The equation of the plane containing the lines $\mathbf{r} = \mathbf{a}_{1} + \lambda\mathbf{a}_{2}$ and $\mathbf{r} = \mathbf{a}_{2} + \lambda\mathbf{a}_{1}$ is

• A. $\lbrack\mathbf{r}\mspace{6mu}\mathbf{a}_{1}\mspace{6mu}\mathbf{a}_{2}\rbrack = 0$
• B. $\lbrack\mathbf{r}\mspace{6mu}\mathbf{a}_{1}\mspace{6mu}\mathbf{a}_{2}\rbrack = \mathbf{a}_{1}.\mspace{6mu}\mathbf{a}_{2}$
• C. $\lbrack\mathbf{r}\mspace{6mu}\mathbf{a}_{2}\mspace{6mu}\mathbf{a}_{1}\rbrack = \mathbf{a}_{1}.\mspace{6mu}\mathbf{a}_{2}$
• D. None of these

Answer 1

Answer: (A)

$\lbrack\mathbf{r}\mspace{6mu}\mathbf{a}_{1}\mspace{6mu}\mathbf{a}_{2}\rbrack = 0$

Answer 2

The required plane passes through a point having position vector $\mathbf{a}_{1}$ and is parallel to the vectors $\mathbf{a}_{1}$ and $\mathbf{a}_{2}$. If $\mathbf{r}$ is the position vector of any point on the plane, then $\mathbf{r} - \mathbf{a}_{1},\mathbf{a}_{1},\mathbf{a}_{2}$ are coplanar.

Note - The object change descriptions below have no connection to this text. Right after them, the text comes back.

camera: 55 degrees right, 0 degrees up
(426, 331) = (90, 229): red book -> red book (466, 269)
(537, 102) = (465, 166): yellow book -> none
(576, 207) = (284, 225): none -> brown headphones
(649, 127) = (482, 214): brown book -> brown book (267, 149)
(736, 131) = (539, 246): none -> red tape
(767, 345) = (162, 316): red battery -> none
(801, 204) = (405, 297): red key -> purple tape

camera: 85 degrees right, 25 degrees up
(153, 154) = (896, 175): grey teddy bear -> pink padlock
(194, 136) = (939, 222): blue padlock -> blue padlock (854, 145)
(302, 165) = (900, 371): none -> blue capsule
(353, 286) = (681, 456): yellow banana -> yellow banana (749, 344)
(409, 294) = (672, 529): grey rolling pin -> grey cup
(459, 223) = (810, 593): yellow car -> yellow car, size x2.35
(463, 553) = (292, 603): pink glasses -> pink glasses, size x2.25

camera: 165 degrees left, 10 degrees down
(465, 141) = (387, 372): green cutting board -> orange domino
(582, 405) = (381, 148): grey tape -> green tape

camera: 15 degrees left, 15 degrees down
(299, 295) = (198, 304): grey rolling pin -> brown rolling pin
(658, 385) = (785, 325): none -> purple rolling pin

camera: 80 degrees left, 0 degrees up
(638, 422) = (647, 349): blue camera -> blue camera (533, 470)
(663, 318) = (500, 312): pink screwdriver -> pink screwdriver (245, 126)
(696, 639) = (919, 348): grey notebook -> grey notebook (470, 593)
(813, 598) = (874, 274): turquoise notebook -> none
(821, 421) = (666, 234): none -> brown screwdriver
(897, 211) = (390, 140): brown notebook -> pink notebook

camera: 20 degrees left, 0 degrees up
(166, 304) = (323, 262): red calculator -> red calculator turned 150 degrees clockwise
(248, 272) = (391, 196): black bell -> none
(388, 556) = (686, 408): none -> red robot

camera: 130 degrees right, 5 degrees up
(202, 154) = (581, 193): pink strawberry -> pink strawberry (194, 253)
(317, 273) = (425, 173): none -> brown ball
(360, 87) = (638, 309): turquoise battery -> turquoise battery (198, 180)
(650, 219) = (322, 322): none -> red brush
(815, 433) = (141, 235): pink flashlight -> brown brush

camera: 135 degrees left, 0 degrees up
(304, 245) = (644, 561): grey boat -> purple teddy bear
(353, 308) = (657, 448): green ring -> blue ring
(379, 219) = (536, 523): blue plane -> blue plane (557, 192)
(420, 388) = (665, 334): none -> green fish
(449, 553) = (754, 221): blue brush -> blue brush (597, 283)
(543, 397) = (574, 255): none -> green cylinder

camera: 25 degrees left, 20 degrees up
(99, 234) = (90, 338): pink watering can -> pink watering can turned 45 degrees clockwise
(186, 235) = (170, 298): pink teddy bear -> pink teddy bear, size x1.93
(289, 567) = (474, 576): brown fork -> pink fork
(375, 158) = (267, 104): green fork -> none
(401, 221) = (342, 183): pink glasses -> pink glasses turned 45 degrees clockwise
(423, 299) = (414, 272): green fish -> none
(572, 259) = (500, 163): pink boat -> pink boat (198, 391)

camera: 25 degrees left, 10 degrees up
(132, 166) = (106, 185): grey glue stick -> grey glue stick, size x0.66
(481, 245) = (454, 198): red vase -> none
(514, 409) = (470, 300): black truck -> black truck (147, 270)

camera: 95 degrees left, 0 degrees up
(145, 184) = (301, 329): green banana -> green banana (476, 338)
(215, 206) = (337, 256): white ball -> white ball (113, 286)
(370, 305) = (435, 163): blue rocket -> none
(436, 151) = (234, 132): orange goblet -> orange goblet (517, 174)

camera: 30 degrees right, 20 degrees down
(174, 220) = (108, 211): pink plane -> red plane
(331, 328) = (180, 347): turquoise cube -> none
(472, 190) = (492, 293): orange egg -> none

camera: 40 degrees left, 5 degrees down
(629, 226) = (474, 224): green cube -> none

Therefore, $(\mathbf{r} - \mathbf{a}_{1}).(\mathbf{a}_{1} \times \mathbf{a}_{2}) = 0$

⇒ $\lbrack\mathbf{r}\mathbf{a}_{1}\mathbf{a}_{2}\rbrack$ =$\lbrack\mathbf{a}_{1}\mathbf{a}_{1}\mathbf{a}_{2}\rbrack \Rightarrow \lbrack\mathbf{r}\mathbf{a}_{1}\mathbf{a}_{2}\rbrack = 0$

Hence, the required plane is $\lbrack\mathbf{r}\mathbf{a}_{1}\mathbf{a}_{2}\rbrack = 0$.